(SOURCE DATA Opens)

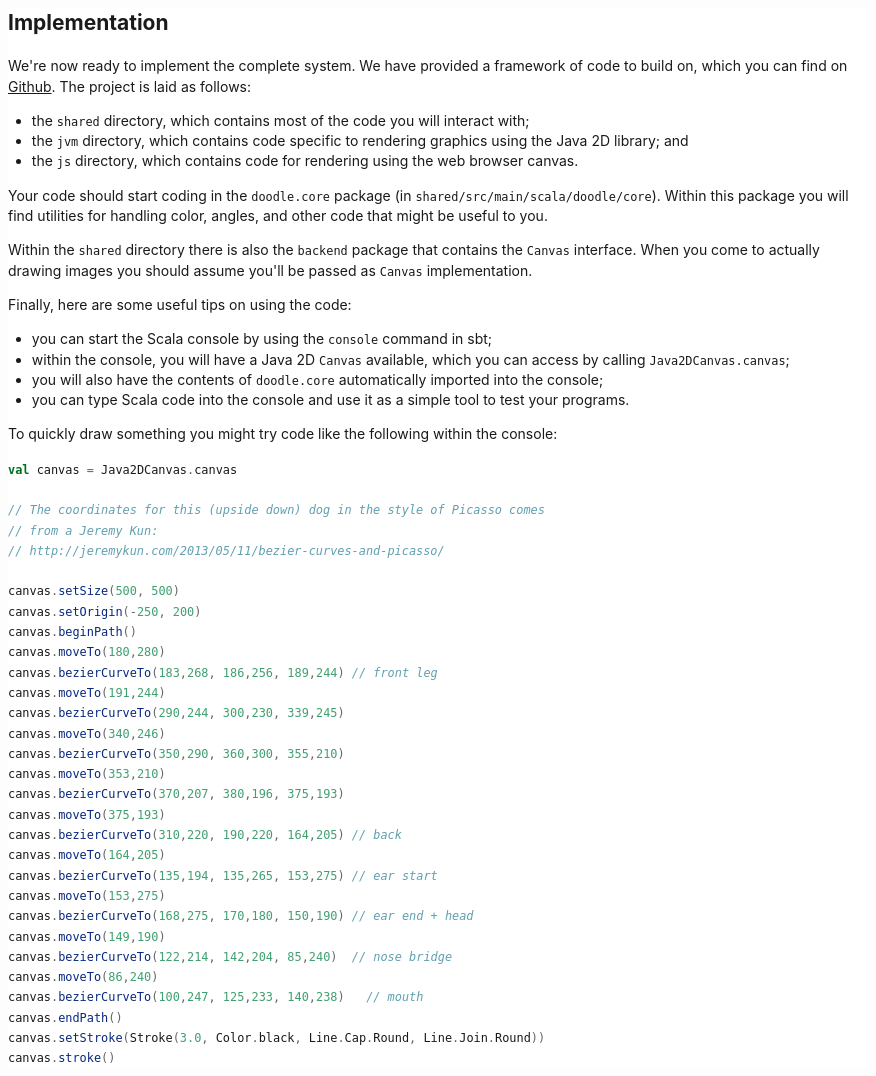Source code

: ## Implementation

We're now ready to implement the complete system. We have provided a framework of code to build on, which you can find on [Github](https://github.com/underscoreio/doodle-case-study). The project is laid as follows:

- the `shared` directory, which contains most of the code you will interact with;
- the `jvm` directory, which contains code specific to rendering graphics using the Java 2D library; and
- the `js` directory, which contains code for rendering using the web browser canvas.

Your code should start coding in the `doodle.core` package (in `shared/src/main/scala/doodle/core`). Within this package you will find utilities for handling color, angles, and other code that might be useful to you. 

Within the `shared` directory there is also the `backend` package that contains the `Canvas` interface. When you come to actually drawing images you should assume you'll be passed as `Canvas` implementation.

Finally, here are some useful tips on using the code:

- you can start the Scala console by using the `console` command in sbt;
- within the console, you will have a Java 2D `Canvas` available, which you can access by calling `Java2DCanvas.canvas`;
- you will also have the contents of `doodle.core` automatically imported into the console;
- you can type Scala code into the console and use it as a simple tool to test your programs.

To quickly draw something you might try code like the following within the console:

```scala
val canvas = Java2DCanvas.canvas

// The coordinates for this (upside down) dog in the style of Picasso comes
// from a Jeremy Kun:
// http://jeremykun.com/2013/05/11/bezier-curves-and-picasso/

canvas.setSize(500, 500)
canvas.setOrigin(-250, 200)
canvas.beginPath()
canvas.moveTo(180,280)
canvas.bezierCurveTo(183,268, 186,256, 189,244) // front leg
canvas.moveTo(191,244)
canvas.bezierCurveTo(290,244, 300,230, 339,245)
canvas.moveTo(340,246)
canvas.bezierCurveTo(350,290, 360,300, 355,210)
canvas.moveTo(353,210)
canvas.bezierCurveTo(370,207, 380,196, 375,193)
canvas.moveTo(375,193)
canvas.bezierCurveTo(310,220, 190,220, 164,205) // back
canvas.moveTo(164,205)
canvas.bezierCurveTo(135,194, 135,265, 153,275) // ear start
canvas.moveTo(153,275)
canvas.bezierCurveTo(168,275, 170,180, 150,190) // ear end + head
canvas.moveTo(149,190)
canvas.bezierCurveTo(122,214, 142,204, 85,240)  // nose bridge
canvas.moveTo(86,240)
canvas.bezierCurveTo(100,247, 125,233, 140,238)   // mouth
canvas.endPath()
canvas.setStroke(Stroke(3.0, Color.black, Line.Cap.Round, Line.Join.Round))
canvas.stroke()
```
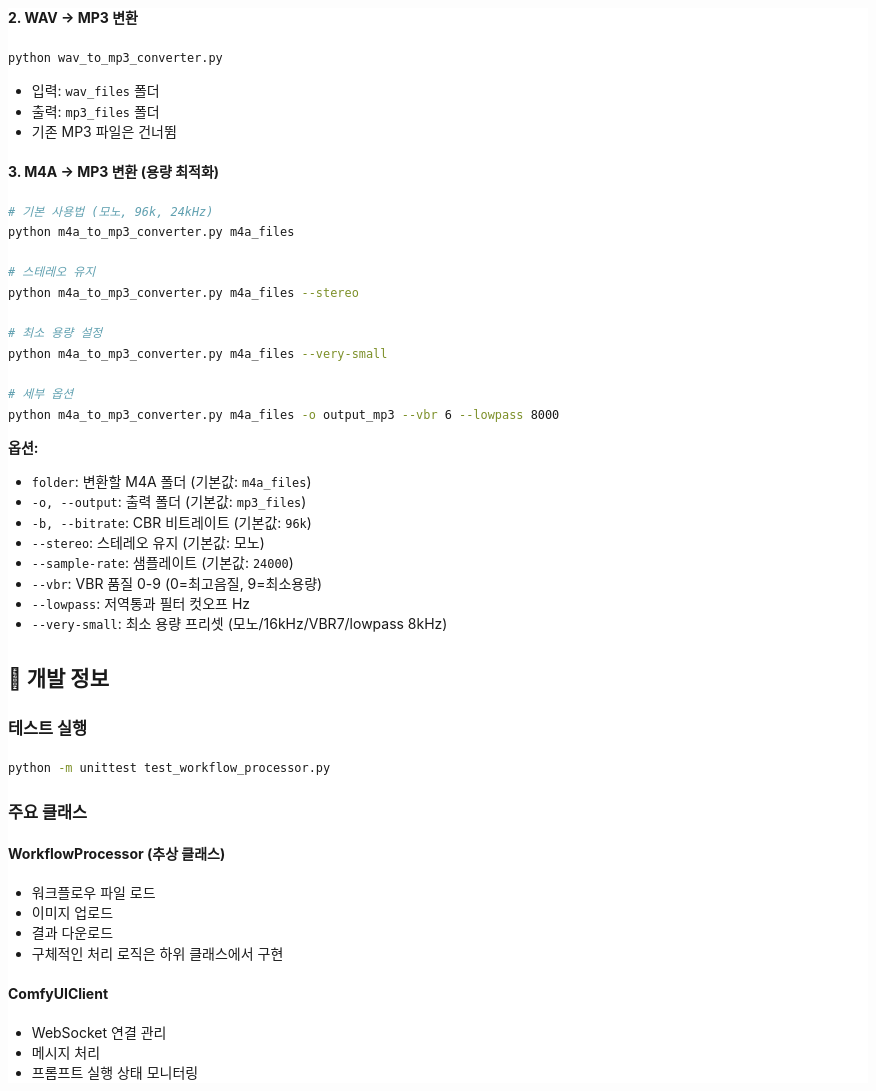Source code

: #### 2. WAV → MP3 변환
```bash
python wav_to_mp3_converter.py
```
- 입력: `wav_files` 폴더
- 출력: `mp3_files` 폴더
- 기존 MP3 파일은 건너뜀

#### 3. M4A → MP3 변환 (용량 최적화)
```bash
# 기본 사용법 (모노, 96k, 24kHz)
python m4a_to_mp3_converter.py m4a_files

# 스테레오 유지
python m4a_to_mp3_converter.py m4a_files --stereo

# 최소 용량 설정
python m4a_to_mp3_converter.py m4a_files --very-small

# 세부 옵션
python m4a_to_mp3_converter.py m4a_files -o output_mp3 --vbr 6 --lowpass 8000
```

**옵션:**
- `folder`: 변환할 M4A 폴더 (기본값: `m4a_files`)
- `-o, --output`: 출력 폴더 (기본값: `mp3_files`)
- `-b, --bitrate`: CBR 비트레이트 (기본값: `96k`)
- `--stereo`: 스테레오 유지 (기본값: 모노)
- `--sample-rate`: 샘플레이트 (기본값: `24000`)
- `--vbr`: VBR 품질 0-9 (0=최고음질, 9=최소용량)
- `--lowpass`: 저역통과 필터 컷오프 Hz
- `--very-small`: 최소 용량 프리셋 (모노/16kHz/VBR7/lowpass 8kHz)

## 🔧 개발 정보

### 테스트 실행
```bash
python -m unittest test_workflow_processor.py
```

### 주요 클래스

#### WorkflowProcessor (추상 클래스)
- 워크플로우 파일 로드
- 이미지 업로드
- 결과 다운로드
- 구체적인 처리 로직은 하위 클래스에서 구현

#### ComfyUIClient
- WebSocket 연결 관리
- 메시지 처리
- 프롬프트 실행 상태 모니터링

(SOURCE DATA Closes)

BRIEF = In the answer, the data should reappear exactly, with no pictures.

ANSWER TO THIS TASK =
Source code

: ## Implementation

We're now ready to implement the complete system. We have provided a framework of code to build on, which you can find on [Github](https://github.com/underscoreio/doodle-case-study). The project is laid as follows:

- the `shared` directory, which contains most of the code you will interact with;
- the `jvm` directory, which contains code specific to rendering graphics using the Java 2D library; and
- the `js` directory, which contains code for rendering using the web browser canvas.

Your code should start coding in the `doodle.core` package (in `shared/src/main/scala/doodle/core`). Within this package you will find utilities for handling color, angles, and other code that might be useful to you. 

Within the `shared` directory there is also the `backend` package that contains the `Canvas` interface. When you come to actually drawing images you should assume you'll be passed as `Canvas` implementation.

Finally, here are some useful tips on using the code:

- you can start the Scala console by using the `console` command in sbt;
- within the console, you will have a Java 2D `Canvas` available, which you can access by calling `Java2DCanvas.canvas`;
- you will also have the contents of `doodle.core` automatically imported into the console;
- you can type Scala code into the console and use it as a simple tool to test your programs.

To quickly draw something you might try code like the following within the console:

```scala
val canvas = Java2DCanvas.canvas

// The coordinates for this (upside down) dog in the style of Picasso comes
// from a Jeremy Kun:
// http://jeremykun.com/2013/05/11/bezier-curves-and-picasso/

canvas.setSize(500, 500)
canvas.setOrigin(-250, 200)
canvas.beginPath()
canvas.moveTo(180,280)
canvas.bezierCurveTo(183,268, 186,256, 189,244) // front leg
canvas.moveTo(191,244)
canvas.bezierCurveTo(290,244, 300,230, 339,245)
canvas.moveTo(340,246)
canvas.bezierCurveTo(350,290, 360,300, 355,210)
canvas.moveTo(353,210)
canvas.bezierCurveTo(370,207, 380,196, 375,193)
canvas.moveTo(375,193)
canvas.bezierCurveTo(310,220, 190,220, 164,205) // back
canvas.moveTo(164,205)
canvas.bezierCurveTo(135,194, 135,265, 153,275) // ear start
canvas.moveTo(153,275)
canvas.bezierCurveTo(168,275, 170,180, 150,190) // ear end + head
canvas.moveTo(149,190)
canvas.bezierCurveTo(122,214, 142,204, 85,240)  // nose bridge
canvas.moveTo(86,240)
canvas.bezierCurveTo(100,247, 125,233, 140,238)   // mouth
canvas.endPath()
canvas.setStroke(Stroke(3.0, Color.black, Line.Cap.Round, Line.Join.Round))
canvas.stroke()
```
Source code

: #### 2. WAV → MP3 변환
```bash
python wav_to_mp3_converter.py
```
- 입력: `wav_files` 폴더
- 출력: `mp3_files` 폴더
- 기존 MP3 파일은 건너뜀

#### 3. M4A → MP3 변환 (용량 최적화)
```bash
# 기본 사용법 (모노, 96k, 24kHz)
python m4a_to_mp3_converter.py m4a_files

# 스테레오 유지
python m4a_to_mp3_converter.py m4a_files --stereo

# 최소 용량 설정
python m4a_to_mp3_converter.py m4a_files --very-small

# 세부 옵션
python m4a_to_mp3_converter.py m4a_files -o output_mp3 --vbr 6 --lowpass 8000
```

**옵션:**
- `folder`: 변환할 M4A 폴더 (기본값: `m4a_files`)
- `-o, --output`: 출력 폴더 (기본값: `mp3_files`)
- `-b, --bitrate`: CBR 비트레이트 (기본값: `96k`)
- `--stereo`: 스테레오 유지 (기본값: 모노)
- `--sample-rate`: 샘플레이트 (기본값: `24000`)
- `--vbr`: VBR 품질 0-9 (0=최고음질, 9=최소용량)
- `--lowpass`: 저역통과 필터 컷오프 Hz
- `--very-small`: 최소 용량 프리셋 (모노/16kHz/VBR7/lowpass 8kHz)

## 🔧 개발 정보

### 테스트 실행
```bash
python -m unittest test_workflow_processor.py
```

### 주요 클래스

#### WorkflowProcessor (추상 클래스)
- 워크플로우 파일 로드
- 이미지 업로드
- 결과 다운로드
- 구체적인 처리 로직은 하위 클래스에서 구현

#### ComfyUIClient
- WebSocket 연결 관리
- 메시지 처리
- 프롬프트 실행 상태 모니터링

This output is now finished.